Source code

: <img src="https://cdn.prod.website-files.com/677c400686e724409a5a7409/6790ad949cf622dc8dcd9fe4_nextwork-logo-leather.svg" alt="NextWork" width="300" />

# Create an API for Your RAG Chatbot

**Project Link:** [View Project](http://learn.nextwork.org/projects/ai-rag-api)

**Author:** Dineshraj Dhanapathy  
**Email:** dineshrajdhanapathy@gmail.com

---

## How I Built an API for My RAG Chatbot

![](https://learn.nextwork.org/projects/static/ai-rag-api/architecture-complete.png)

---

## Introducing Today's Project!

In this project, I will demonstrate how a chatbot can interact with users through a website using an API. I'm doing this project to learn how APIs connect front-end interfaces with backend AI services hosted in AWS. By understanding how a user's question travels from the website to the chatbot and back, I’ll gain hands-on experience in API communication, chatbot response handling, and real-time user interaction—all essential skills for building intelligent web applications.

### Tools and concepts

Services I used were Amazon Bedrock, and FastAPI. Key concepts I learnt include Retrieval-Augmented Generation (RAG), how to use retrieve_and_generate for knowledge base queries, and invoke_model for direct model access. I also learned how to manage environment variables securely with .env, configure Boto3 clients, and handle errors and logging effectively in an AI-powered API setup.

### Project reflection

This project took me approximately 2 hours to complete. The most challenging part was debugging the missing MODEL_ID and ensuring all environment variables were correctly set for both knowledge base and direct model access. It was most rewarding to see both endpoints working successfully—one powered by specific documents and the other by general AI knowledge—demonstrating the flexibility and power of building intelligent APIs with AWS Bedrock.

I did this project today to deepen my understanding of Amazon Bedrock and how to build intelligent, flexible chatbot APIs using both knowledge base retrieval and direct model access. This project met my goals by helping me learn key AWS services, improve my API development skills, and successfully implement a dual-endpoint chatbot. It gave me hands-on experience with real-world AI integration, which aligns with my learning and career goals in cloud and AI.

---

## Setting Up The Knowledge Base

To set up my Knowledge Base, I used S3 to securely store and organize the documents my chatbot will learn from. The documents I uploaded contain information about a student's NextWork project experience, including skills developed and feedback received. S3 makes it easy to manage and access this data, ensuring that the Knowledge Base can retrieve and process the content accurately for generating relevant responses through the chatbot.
------------------------
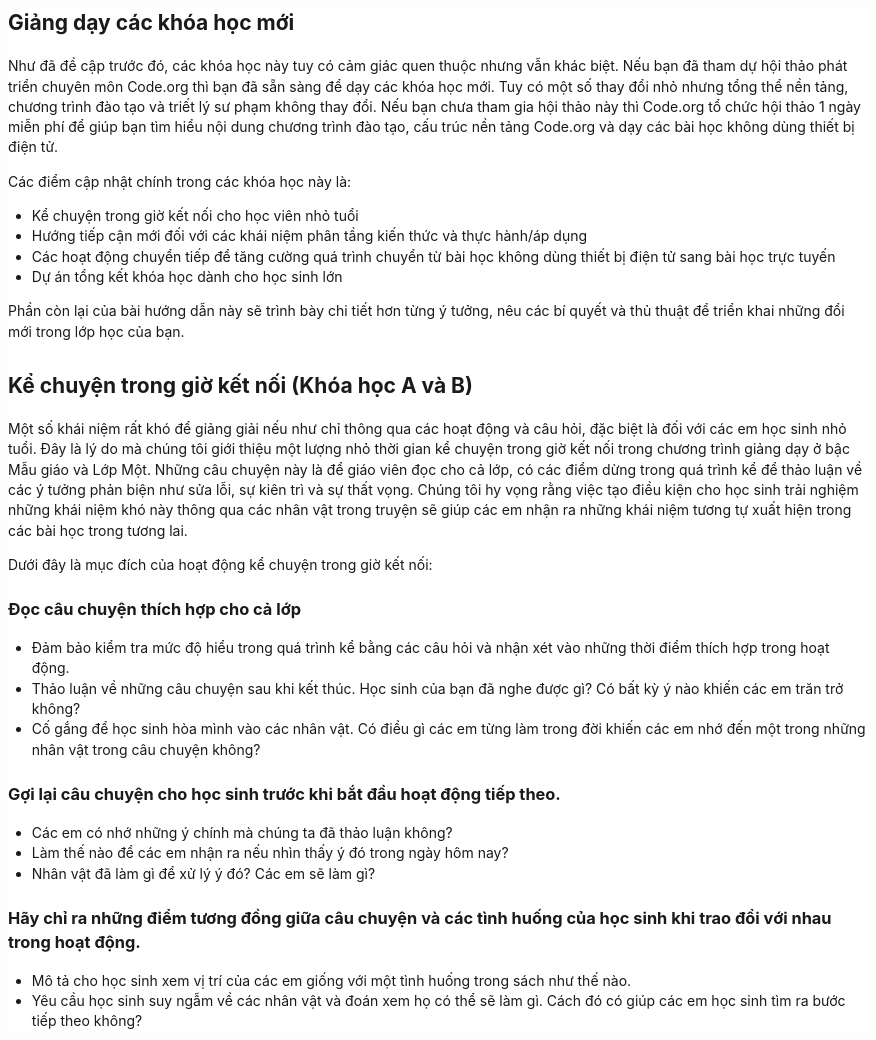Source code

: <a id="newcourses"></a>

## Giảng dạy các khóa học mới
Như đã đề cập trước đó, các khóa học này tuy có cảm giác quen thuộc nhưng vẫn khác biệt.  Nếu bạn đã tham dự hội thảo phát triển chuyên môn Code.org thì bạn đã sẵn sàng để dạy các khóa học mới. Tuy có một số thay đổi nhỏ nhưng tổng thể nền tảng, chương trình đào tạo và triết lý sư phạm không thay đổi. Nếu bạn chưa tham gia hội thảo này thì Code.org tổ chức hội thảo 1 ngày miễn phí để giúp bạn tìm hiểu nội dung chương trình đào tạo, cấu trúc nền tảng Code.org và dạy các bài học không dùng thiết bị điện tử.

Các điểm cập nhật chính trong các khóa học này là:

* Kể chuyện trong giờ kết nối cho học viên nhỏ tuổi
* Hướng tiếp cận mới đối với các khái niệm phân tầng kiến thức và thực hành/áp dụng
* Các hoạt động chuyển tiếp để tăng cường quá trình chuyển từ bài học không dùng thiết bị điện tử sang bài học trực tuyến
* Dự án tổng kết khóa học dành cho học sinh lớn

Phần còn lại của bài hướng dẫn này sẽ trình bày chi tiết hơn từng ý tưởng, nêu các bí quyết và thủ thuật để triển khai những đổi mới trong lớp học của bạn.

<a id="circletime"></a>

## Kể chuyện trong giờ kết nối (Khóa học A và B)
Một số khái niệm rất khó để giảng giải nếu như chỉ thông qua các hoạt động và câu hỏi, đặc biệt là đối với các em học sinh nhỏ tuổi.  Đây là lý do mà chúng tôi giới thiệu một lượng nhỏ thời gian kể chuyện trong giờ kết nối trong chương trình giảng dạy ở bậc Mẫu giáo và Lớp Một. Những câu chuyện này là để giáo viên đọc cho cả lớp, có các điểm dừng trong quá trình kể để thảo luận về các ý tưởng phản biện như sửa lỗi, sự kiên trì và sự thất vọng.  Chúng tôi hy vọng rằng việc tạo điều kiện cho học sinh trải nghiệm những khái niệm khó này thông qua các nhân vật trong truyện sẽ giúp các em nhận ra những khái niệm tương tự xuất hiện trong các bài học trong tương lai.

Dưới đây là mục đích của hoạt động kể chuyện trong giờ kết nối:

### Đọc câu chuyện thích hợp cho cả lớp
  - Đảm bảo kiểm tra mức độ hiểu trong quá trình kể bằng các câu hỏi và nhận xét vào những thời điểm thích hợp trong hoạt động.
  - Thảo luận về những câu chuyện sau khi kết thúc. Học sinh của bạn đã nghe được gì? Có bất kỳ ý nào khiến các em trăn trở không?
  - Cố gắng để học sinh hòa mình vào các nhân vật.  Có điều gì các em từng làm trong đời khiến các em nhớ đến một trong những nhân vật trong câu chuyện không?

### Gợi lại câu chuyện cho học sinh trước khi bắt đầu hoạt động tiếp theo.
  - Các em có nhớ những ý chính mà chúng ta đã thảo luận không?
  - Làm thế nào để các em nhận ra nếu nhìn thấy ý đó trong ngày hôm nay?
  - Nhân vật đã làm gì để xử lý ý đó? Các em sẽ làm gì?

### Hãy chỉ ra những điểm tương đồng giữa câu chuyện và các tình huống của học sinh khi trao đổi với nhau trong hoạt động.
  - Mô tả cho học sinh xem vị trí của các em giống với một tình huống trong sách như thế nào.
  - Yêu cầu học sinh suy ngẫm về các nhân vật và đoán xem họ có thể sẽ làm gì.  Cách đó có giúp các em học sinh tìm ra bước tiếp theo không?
------------------------
- [EXERCISE REQUIREMENTS]: Return the lines of the listing exactly, starting at the line that contains "## How I Built an API for My RAG Chatbot" and ending at the line that contains "### Tools and concepts".

- [YOUR RESPONSE]:
## How I Built an API for My RAG Chatbot

![](https://learn.nextwork.org/projects/static/ai-rag-api/architecture-complete.png)

---

## Introducing Today's Project!

In this project, I will demonstrate how a chatbot can interact with users through a website using an API. I'm doing this project to learn how APIs connect front-end interfaces with backend AI services hosted in AWS. By understanding how a user's question travels from the website to the chatbot and back, I’ll gain hands-on experience in API communication, chatbot response handling, and real-time user interaction—all essential skills for building intelligent web applications.

### Tools and concepts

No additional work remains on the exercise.